Mon travail repose sur l’idée de trace amnésique. À mi-chemin entre le conscient et l’inconscient, le tableau conduit le spectateur dans un « no man’s land » imaginaire où l’histoire individuelle cède la place à l’histoire collective.
Les espaces peints sont ouverts, espaces publiques arides, détruits, dont toute notion d’intimité à été evacuée, la présence humaine n’étant perceptible que dans les éléments architecturaux de type urbain ou industriel qui structurent la toile. Bien que je travaille sans l’aide de la photographie, les tableaux font cependant référence à ce médium, tant dans leur caractère souvent monochromatique qui les rapproche du document d’archive que dans les rapports qu’ils entretiennent avec le réel.

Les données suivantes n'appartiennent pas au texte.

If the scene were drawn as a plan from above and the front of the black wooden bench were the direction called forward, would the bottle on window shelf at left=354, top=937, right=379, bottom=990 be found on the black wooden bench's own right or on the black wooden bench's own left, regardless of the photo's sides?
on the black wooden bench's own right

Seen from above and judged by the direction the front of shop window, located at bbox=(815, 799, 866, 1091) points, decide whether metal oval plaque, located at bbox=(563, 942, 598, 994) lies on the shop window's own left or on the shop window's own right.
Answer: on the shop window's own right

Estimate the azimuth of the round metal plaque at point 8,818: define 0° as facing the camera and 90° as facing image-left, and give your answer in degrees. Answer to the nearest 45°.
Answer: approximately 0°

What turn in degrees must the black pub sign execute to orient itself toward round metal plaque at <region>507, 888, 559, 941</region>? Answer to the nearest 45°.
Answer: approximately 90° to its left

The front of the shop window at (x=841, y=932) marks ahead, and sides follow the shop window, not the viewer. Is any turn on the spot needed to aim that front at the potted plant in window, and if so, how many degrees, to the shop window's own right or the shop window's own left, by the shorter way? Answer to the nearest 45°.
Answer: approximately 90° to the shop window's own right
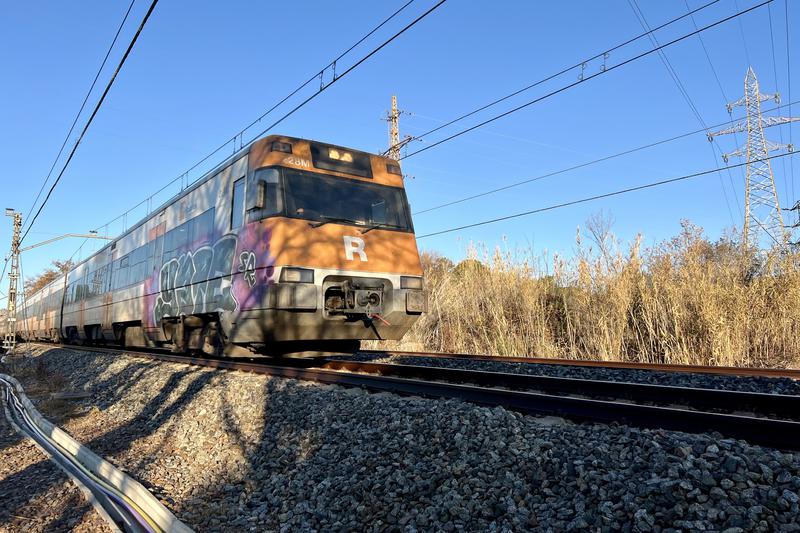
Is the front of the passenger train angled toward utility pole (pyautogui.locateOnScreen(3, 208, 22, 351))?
no

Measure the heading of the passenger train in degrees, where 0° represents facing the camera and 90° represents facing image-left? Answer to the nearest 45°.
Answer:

L’image émerge d’une base gestuelle abstraite. Les évocations de différents espaces peuvent se sur-imposer, le tableau conservant par strates l’empreinte de plusieurs mémoires. Des projections de matière picturale viennent ensuite en brouiller la lisibilité.

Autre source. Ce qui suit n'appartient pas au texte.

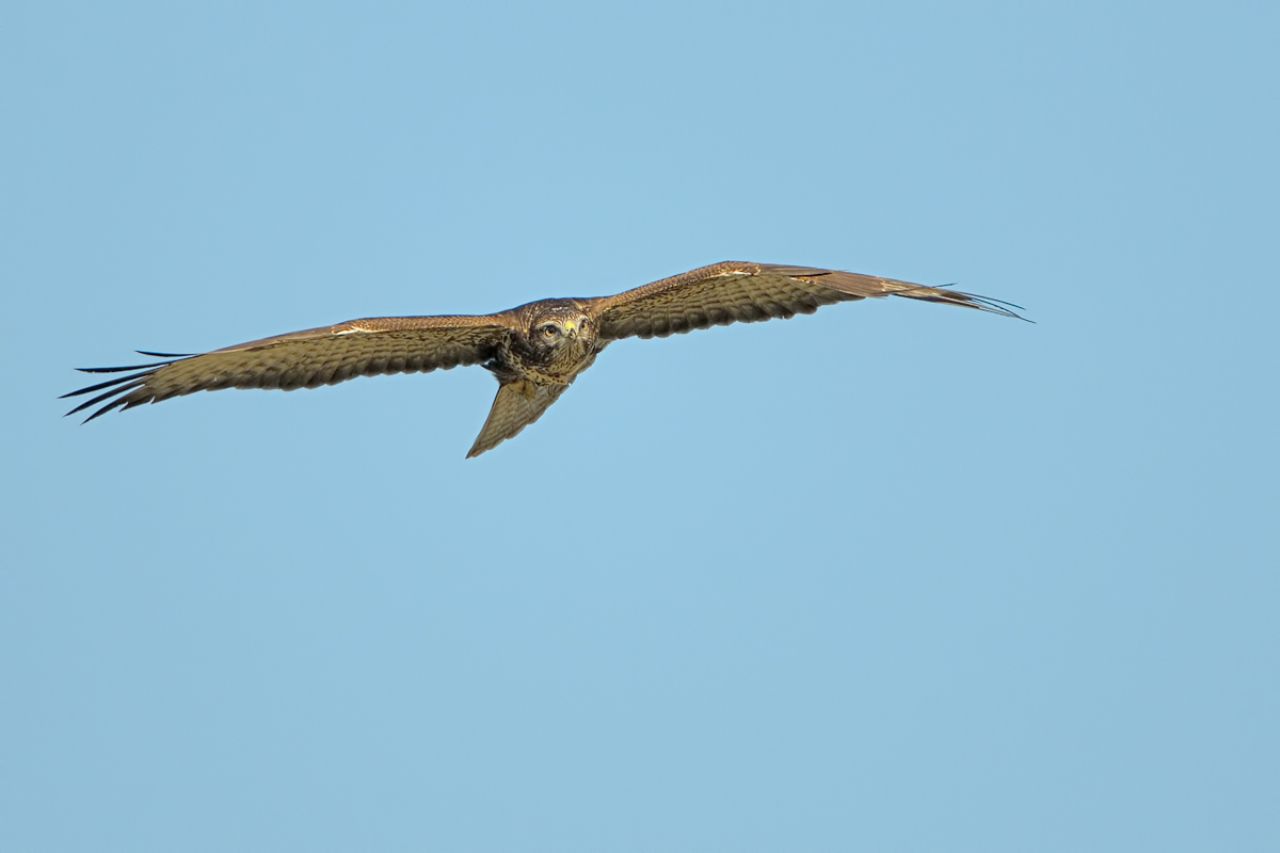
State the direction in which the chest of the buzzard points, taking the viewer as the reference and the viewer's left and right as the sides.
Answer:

Ces attaques symboliques réactualisent la violence d’un désastre dont l’origine est imprécise (guerre, catastrophes écologiques, entropie ?) tandis que la représentation n’en montre que les résultats, les traces: des uines. Le tableau se trouve donc être le lieu d’une opposition entre une “présence », celle d’une destruction manifestée dans la visibilité du processus créateur, et une narration incomplète, qui ne nous parvient que par bribes, mais qui se révèle, par là-même, apte à être interrogée, interprêtée.